Dois estudos recentes — um publicado no JAMA Network Open (2026) por Florineth et al. e outro na General Hospital Psychiatry (2025) por Hultgren et al. — chegam a conclusões distintas sobre a influência da quantidade de terapia na melhoria dos sintomas depressivos. Em conjunto, oferecem um retrato complexo sobre como, quanto e quando a intervenção psicológica deve integrar estes tratamentos emergentes.

Ambas as equipas realizaram meta-análises de ensaios clínicos com psilocibina ou LSD, focados sobretudo em depressão major e depressão resistente ao tratamento. Florineth et al. analisaram 12 ensaios clínicos, num total de 733 participantes, examinando várias métricas como o número e a duração (em horas) das sessões de terapia, o número de sessões de dosagem, a duração total do tratamento (em semanas), os dados demográficos da amostra e os critérios de diagnóstico. Os resultados revelaram uma associação significativa entre mais horas de preparação e maiores reduções dos sintomas, mas nenhuma associação com as horas de integração ou a duração total do tratamento. 

Este estudo defende que mais sessões de preparação se associam a melhores resultados antidepressivos.
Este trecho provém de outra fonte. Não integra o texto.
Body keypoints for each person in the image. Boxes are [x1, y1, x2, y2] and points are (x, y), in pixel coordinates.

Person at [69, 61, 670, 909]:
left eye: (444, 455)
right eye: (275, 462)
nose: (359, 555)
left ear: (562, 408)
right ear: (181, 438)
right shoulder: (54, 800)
Em contraste, não encontram evidência robusta de que as sessões de integração pós-experiência desempenhem papel significativo no desfecho clínico. As conclusões são prudentes, mas sugerem que o trabalho prévio — psicoeducação, criação de aliança terapêutica, definição de expectativas — pode modular a forma como os participantes vivem e processam a experiência psicadélica.
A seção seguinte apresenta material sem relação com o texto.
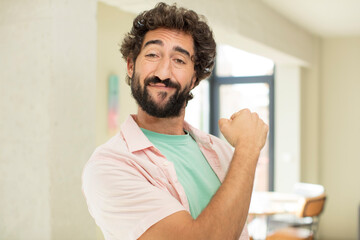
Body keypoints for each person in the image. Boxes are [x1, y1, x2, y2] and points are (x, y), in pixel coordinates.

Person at [82, 2, 268, 240]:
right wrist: (249, 147)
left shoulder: (222, 152)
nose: (163, 72)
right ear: (130, 65)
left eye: (179, 60)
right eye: (152, 54)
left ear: (194, 79)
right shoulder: (109, 167)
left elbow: (237, 228)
Hultgren et al., numa meta-análise igualmente pioneira, procuraram determinar se o número total de horas de terapia influenciava os resultados clínicos. A sua conclusão é direta: não encontraram relação significativa entre mais horas de terapia e maior redução de sintomas depressivos. Embora confirmem o efeito antidepressivo global da psilocibina, os autores concluem que o volume total de terapia não é o motor principal da mudança. E que heterogeneidade dos protocolos, a inconsistência do que é considerado “terapia” e a pobre descrição dos componentes interventivos tornam difícil atribuir efeitos claros à dimensão terapêutica. No final, deixam uma pergunta no ar: será que a terapia, tal como atualmente implementada nos ensaios, é demasiado variável ou inadequadamente mensurada para permitir conclusões firmes?
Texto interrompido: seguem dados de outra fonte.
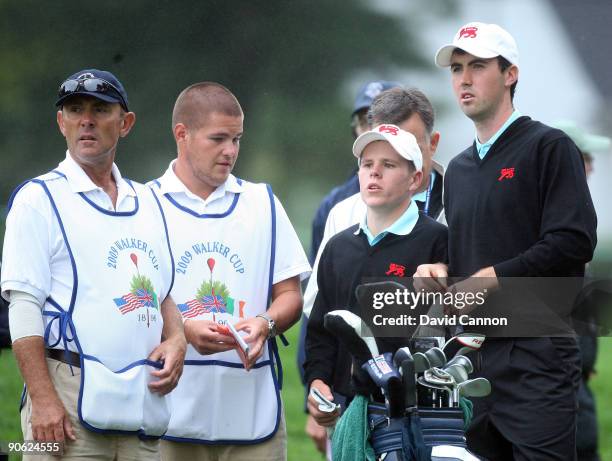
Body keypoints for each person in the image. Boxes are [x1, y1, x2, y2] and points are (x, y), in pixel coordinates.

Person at [415, 23, 597, 459]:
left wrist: (492, 279)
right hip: (470, 358)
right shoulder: (457, 169)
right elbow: (466, 256)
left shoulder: (548, 147)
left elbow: (573, 241)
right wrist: (439, 270)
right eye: (457, 68)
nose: (464, 78)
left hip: (538, 356)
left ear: (510, 74)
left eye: (477, 66)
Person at [0, 69, 186, 460]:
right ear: (60, 122)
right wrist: (43, 400)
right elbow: (23, 307)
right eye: (75, 109)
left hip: (141, 399)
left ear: (125, 123)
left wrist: (177, 339)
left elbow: (161, 290)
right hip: (65, 398)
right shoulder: (38, 199)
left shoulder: (148, 201)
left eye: (100, 109)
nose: (86, 119)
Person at [150, 82, 310, 461]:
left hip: (252, 418)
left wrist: (265, 324)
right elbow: (131, 303)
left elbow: (290, 297)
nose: (231, 151)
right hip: (168, 413)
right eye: (218, 138)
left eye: (237, 139)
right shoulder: (144, 205)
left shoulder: (263, 203)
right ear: (182, 134)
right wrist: (184, 331)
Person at [304, 123, 448, 432]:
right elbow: (320, 332)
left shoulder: (439, 241)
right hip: (349, 409)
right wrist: (318, 383)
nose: (374, 172)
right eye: (367, 164)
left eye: (389, 165)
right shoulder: (337, 247)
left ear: (415, 179)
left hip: (419, 411)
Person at [299, 80, 401, 454]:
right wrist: (314, 387)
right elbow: (316, 307)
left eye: (381, 117)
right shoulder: (336, 208)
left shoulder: (441, 197)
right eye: (364, 119)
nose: (371, 126)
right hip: (346, 388)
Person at [553, 121, 610, 461]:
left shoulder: (577, 217)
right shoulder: (555, 223)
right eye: (585, 158)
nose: (592, 167)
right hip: (561, 397)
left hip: (579, 392)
Os dois estudos convergem num ponto essencial: a intervenção psicológica nos ensaios de PAT reportados na literatura é uma caixa negra, com fraca descrição, escassa padronização e grande heterogeneidade entre equipas e centros.

Florineth et al. sublinham que muitos estudos nem sequer especificam o modelo teórico, o conteúdo das sessões ou o nível de formação dos terapeutas. Hultgren et al. apontam lacunas semelhantes, alertando para o risco de confusão entre apoio psicológico básico e psicoterapia estruturada. Ambos os artigos defendem a necessidade urgente de manuais terapêuticos claros, avaliação de fidelidade, e métricas mais finas para descrever a intervenção.

Para profissionais de saúde mental, a mensagem é dupla: promissora e cautelosa.Por um lado, ambos os estudos confirmam que as terapias assistidas por psicadélicos têm efeitos antidepressivos consistentes, replicados em múltiplos ensaios e duradouros em parte dos pacientes. Por outro lado, a incerteza sobre o papel exato da psicoterapia significa que a transposição destes protocolos para sistemas de saúde depende de clarificar:

  • Qual o modelo terapêutico mais eficaz? (ACT, psicoterapia de apoio, psicodinâmica breve, outros?)
  • Qual o número mínimo de sessões que garante segurança e eficácia?
  • Que competências e formação devem ter os terapeutas?
  • Que aspetos da preparação são mais determinantes? Aliança terapêutica? Expectativas? Regulação emocional?

Enquanto Florineth destaca o valor da preparação, Hultgren questiona se os ganhos não seriam alcançados mesmo com menos sessões — uma questão com implicações diretas em custos e acesso.

Finalmente, os dois artigos apontam para a necessidade de estudos que permitam isolar o efeito da substância, da relação terapêutica, da preparação psicológica e da integração narrativa da experiência psicadélica.Num momento em que várias agências reguladoras debatem a aprovação destas terapias, a comunidade clínica deve resistir tanto à euforia simplista como ao ceticismo redutor. As terapias com psicadélicos não dispensam a psicoterapia — mas ainda estamos longe de saber quantas sessões, de que tipo, e com que impacto específico.